We visited our first Valentine back on Christmas Day, 2002, in Texas on our way to Big Bend National Park, and now here we are in Valentine, Nebraska, on Memorial Day weekend, 2023, and while not a déjà vu, it must be some kind of thing. What that thing is is not definable as I write, but I’ll take some time to ponder, and should I ever find out what brought this about, I’ll share it in a future update.
Like rainbows, I love these moments when a small cloud blots out the sun in a kind of eclipse, allowing me to gaze at the sky differently than I was just seconds before.
Not quite like this snake, but figuratively speaking, we’ve slithered over the landscape here in the middle of the United States, covering 630 miles so far, 110 miles still lay ahead.

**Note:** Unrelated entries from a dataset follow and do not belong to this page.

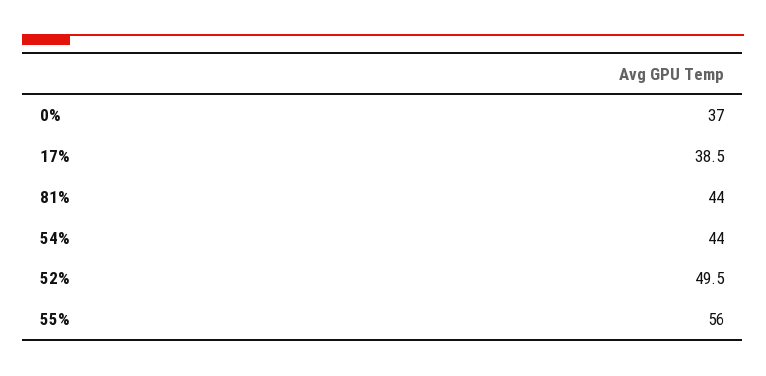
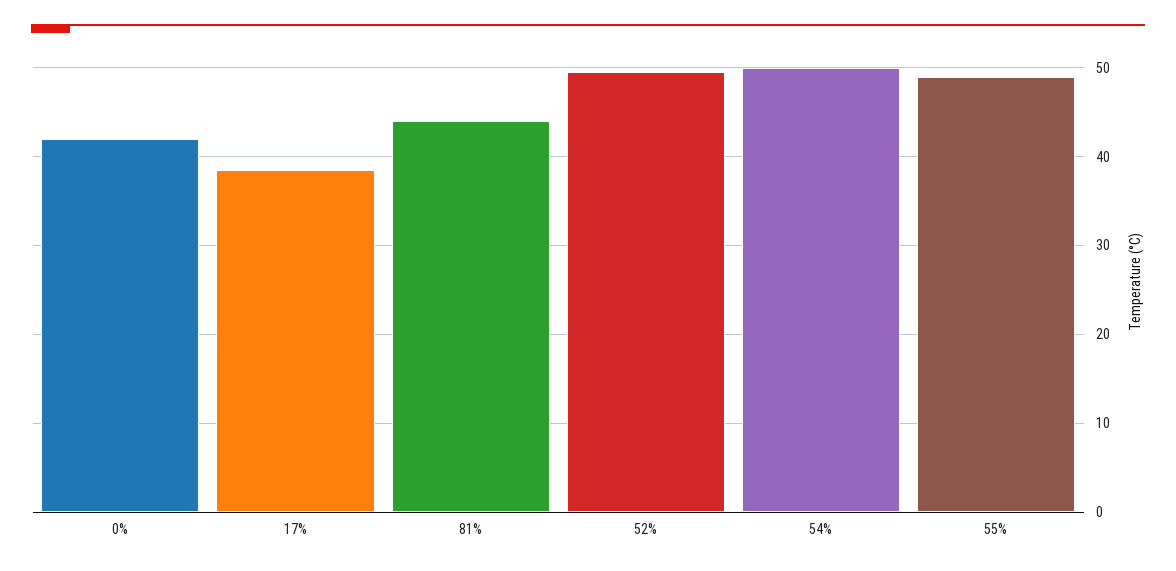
  {
-   "0%": 37,
+   "0%": 42,
    "17%": 38.5,
    "81%": 44,
-   "54%": 44,
+   "54%": 50,
    "52%": 49.5,
-   "55%": 56
+   "55%": 49
  }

That was our second snake encounter on this trip; yesterday, we saw one, and I photographed it, but it was on the road, and while it was alive, something didn’t seem right, and with so many other photos to write to, I skipped it. This brings up the many stops we’ve stopped to enjoy birds and the occasional frog. This is Ballards Marsh, where Caroline identified swarms of tree swallows over in those trees on the right; we also spotted two of what appeared to be some seriously tuned-in/tuned-out guys who’d pulled up their campers, popped out chairs and, with a goodly distance between them, sat there in the quiet of the prairie and seemingly did nothing. We were envious that we could not do the same.
Regarding the birds, we’ve seen and listened to quite a number of them in the last few days, including white pelicans, yellow-headed blackbirds, red-shouldered blackbirds, crested flycatchers, eastern kingbirds, pheasants, Canadian geese, merganser ducks, coots, cormorants, swans, seagulls, white-tailed hawks, a turkey, and I was pretty certain at least one eagle. Sadly, while we were up near Canada, we didn’t spot a single moose.
It will be 9:30 p.m. by the time we reach North Platte, Nebraska, but there will be no rushing to some cheap hotel as we are racing to make it to Runza, a small mid-west sandwich chain only found in Nebraska and a few surrounding states. Way back on Day 2 of this Great-Plains-Absolute-Middle-of-it-all adventure, we were stopping in Schoenchen, Kansas, when the lady we had asked how to pronounce the town name, upon hearing Caroline was from Germany, was certain we’d love us a Runza. These sandwiches are pretty far away from anything we know as German, but they are certainly unique, and we are happy we were able to have the experience and grab a taste of Nebraska. The traditional Runza is made of ground beef, onion, and cabbage, and I think this is what the lady thought was the German ingredient. The concoction is stuffed into what looks like a hotdog bun. With the lobby closed, we devoured our hot sandwiches in the car, starved by the time we got them as we allowed our hunger to build should these things seriously grab our taste buds. Would we return? Yes.
Our lodging was at a Quality Inn near Interstate 80, where we spent the somewhat outrageous sum of $108 for the night; I didn’t want any weird surprises this evening. Upstairs, we were asleep in minutes.